Once the agreement is reached, the IP will carry out the liquidation and asset distribution in accordance with the agreement. The CVL process can be an effective way to resolve a company’s financial difficulties and protect creditors from loss. However, it is important to note that this process can also have some negative consequences, such as damaging the company’s reputation and causing job losses.
2. Members’ Voluntary Liquidation
A members’ voluntary liquidation (MVL) is a process whereby a company’s assets are sold off and the proceeds distributed to its shareholders. This type of liquidation is typically used when a company is solvent and needs to raise funds to pay off its debts. In an MVL, the company’s directors must firstly declare that they believe the company will be able to pay its debts in full within 12 months.

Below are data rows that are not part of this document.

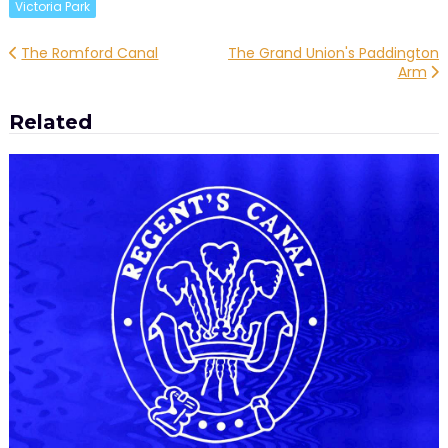
Victoria Park
Post
The Romford Canal
The Grand Union's Paddington
Arm
navigation
Related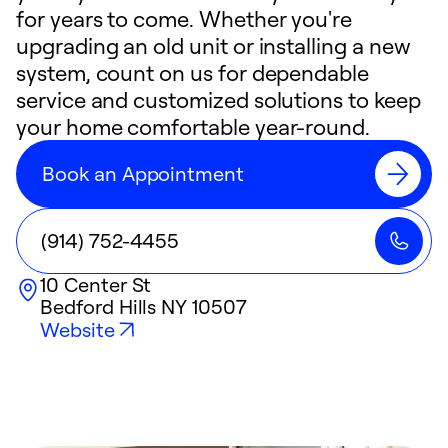
for years to come. Whether you're
upgrading an old unit or installing a new
system, count on us for dependable
service and customized solutions to keep
your home comfortable year-round.
Book an Appointment
(914) 752-4455
10 Center St
Bedford Hills
NY
10507
Website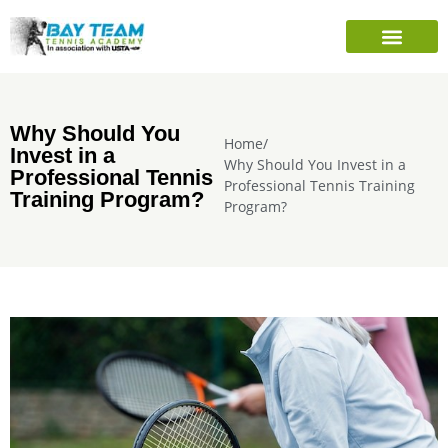
PLAYER’S INFO
SEASONAL CAMPS
SHARE TENNIS FOUNDATION
Why Should You
Home
/
Invest in a
Why Should You Invest in a
Professional Tennis
Professional Tennis Training
Training Program?
Program?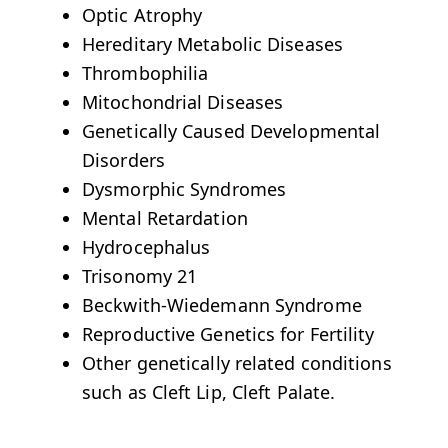
Optic Atrophy
Hereditary Metabolic Diseases
Thrombophilia
Mitochondrial Diseases
Genetically Caused Developmental
Disorders
Dysmorphic Syndromes
Mental Retardation
Hydrocephalus
Trisonomy 21
Beckwith-Wiedemann Syndrome
Reproductive Genetics for Fertility
Other genetically related conditions
such as Cleft Lip, Cleft Palate.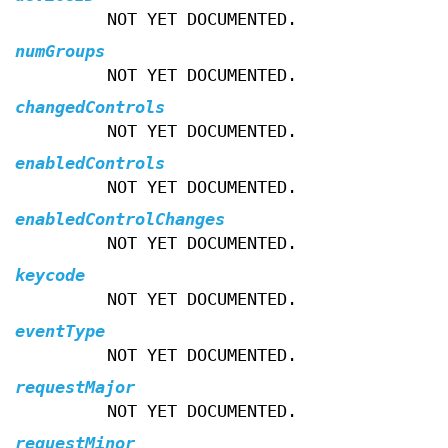
NOT YET DOCUMENTED.
numGroups
NOT YET DOCUMENTED.
changedControls
NOT YET DOCUMENTED.
enabledControls
NOT YET DOCUMENTED.
enabledControlChanges
NOT YET DOCUMENTED.
keycode
NOT YET DOCUMENTED.
eventType
NOT YET DOCUMENTED.
requestMajor
NOT YET DOCUMENTED.
requestMinor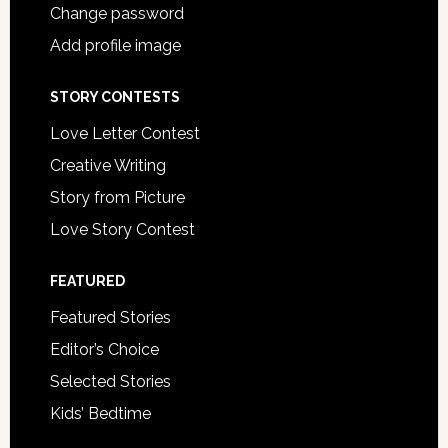
Change password
Add profile image
STORY CONTESTS
Love Letter Contest
Creative Writing
Story from Picture
Love Story Contest
FEATURED
Featured Stories
Editor’s Choice
Selected Stories
Kids’ Bedtime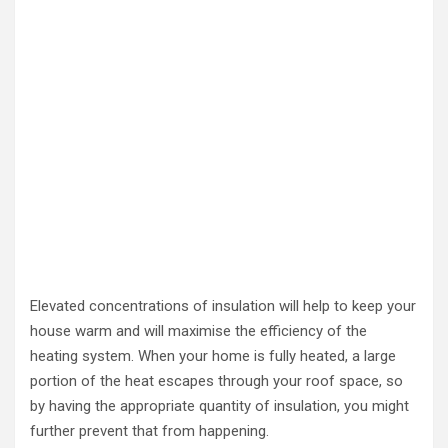
Elevated concentrations of insulation will help to keep your
house warm and will maximise the efficiency of the
heating system. When your home is fully heated, a large
portion of the heat escapes through your roof space, so
by having the appropriate quantity of insulation, you might
further prevent that from happening.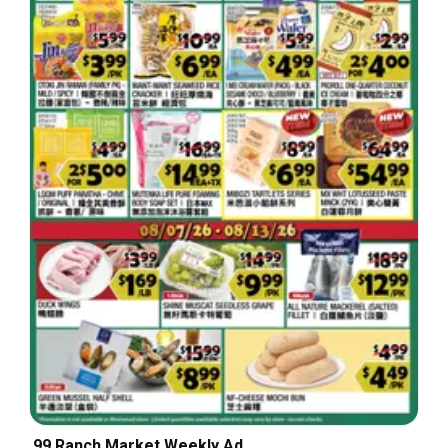
99 Ranch Market Weekly Ad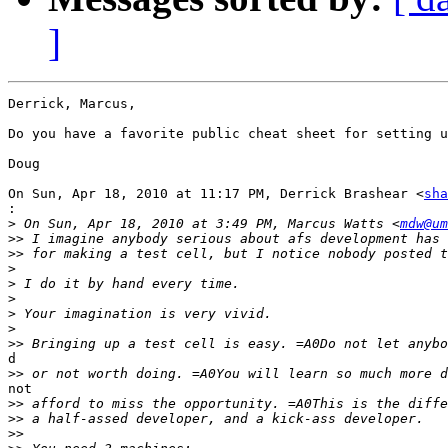
]
Derrick, Marcus,

Do you have a favorite public cheat sheet for setting u
Doug

On Sun, Apr 18, 2010 at 11:17 PM, Derrick Brashear <
sha
:
>
 On Sun, Apr 18, 2010 at 3:49 PM, Marcus Watts <
mdw@um
>>
>>
>
>
>
>
>
>>
d

>>
not

>>
>>
>>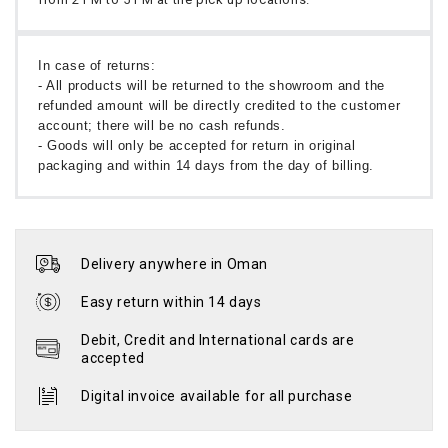
In case of returns:
- All products will be returned to the showroom and the
refunded amount will be directly credited to the customer
account; there will be no cash refunds.
- Goods will only be accepted for return in original
packaging and within 14 days from the day of billing.
Delivery anywhere in Oman
Easy return within 14 days
Debit, Credit and International cards are
accepted
Digital invoice available for all purchase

They must then appoint a licensed insolvency practitioner (IP) to oversee the liquidation process. The IP will assess the company’s financial situation and formulate a plan for selling off its assets. Once the IP has been appointed, the company will be wound up and its assets sold off.
The proceeds from the sale of assets will be used to pay off the company’s debts, and any leftover funds will be distributed to shareholders. If you are a shareholder in a company that is considering an MVL, it is important to seek professional advice to ensure that you understand your rights and obligations.
3. Compulsory Liquidation
What is Compulsory liquidation, It is also known as “winding up” a company. This process can be initiated by a court order in response to a creditor’s winding-up petition or by the company itself, its directors, or other stakeholders. The most common reason for compulsory liquidation is when a company is unable to pay its debts.
Once a company is in compulsory liquidation, its affairs are managed by a court-appointed liquidator, who is responsible for collecting and selling the company’s assets and distributing the proceeds to its creditors. Any remaining funds are then distributed to the company’s shareholders. The process of compulsory liquidation is a serious matter and can have significant consequences for a company’s directors, officers, and shareholders.
In some cases, it may be the best option for both the creditors and the shareholders. If a company is struggling to stay afloat, compulsory liquidation may be the best way to ensure that its debts are repaid and its shareholders receive some compensation for their investment.
Dependent on if your company is solvency or insolvent will depend on types of liquidation available to you. If your plan is to liquidate a company via an CVL or MVL, an insolvency practitioner must be apointed to act as the ‘liquidator’. We are here to discuss your company’s situation and the different types of liquidation available to you.
With over three decades of experience in the business and turnaround sector, Steve Jones is one of the founders of Business Insolvency Helpline. With specialist knowledge of Insolvency, Liquidations, Administration, Pre-packs, CVA, MVL, Restructuring Advice and Company investment.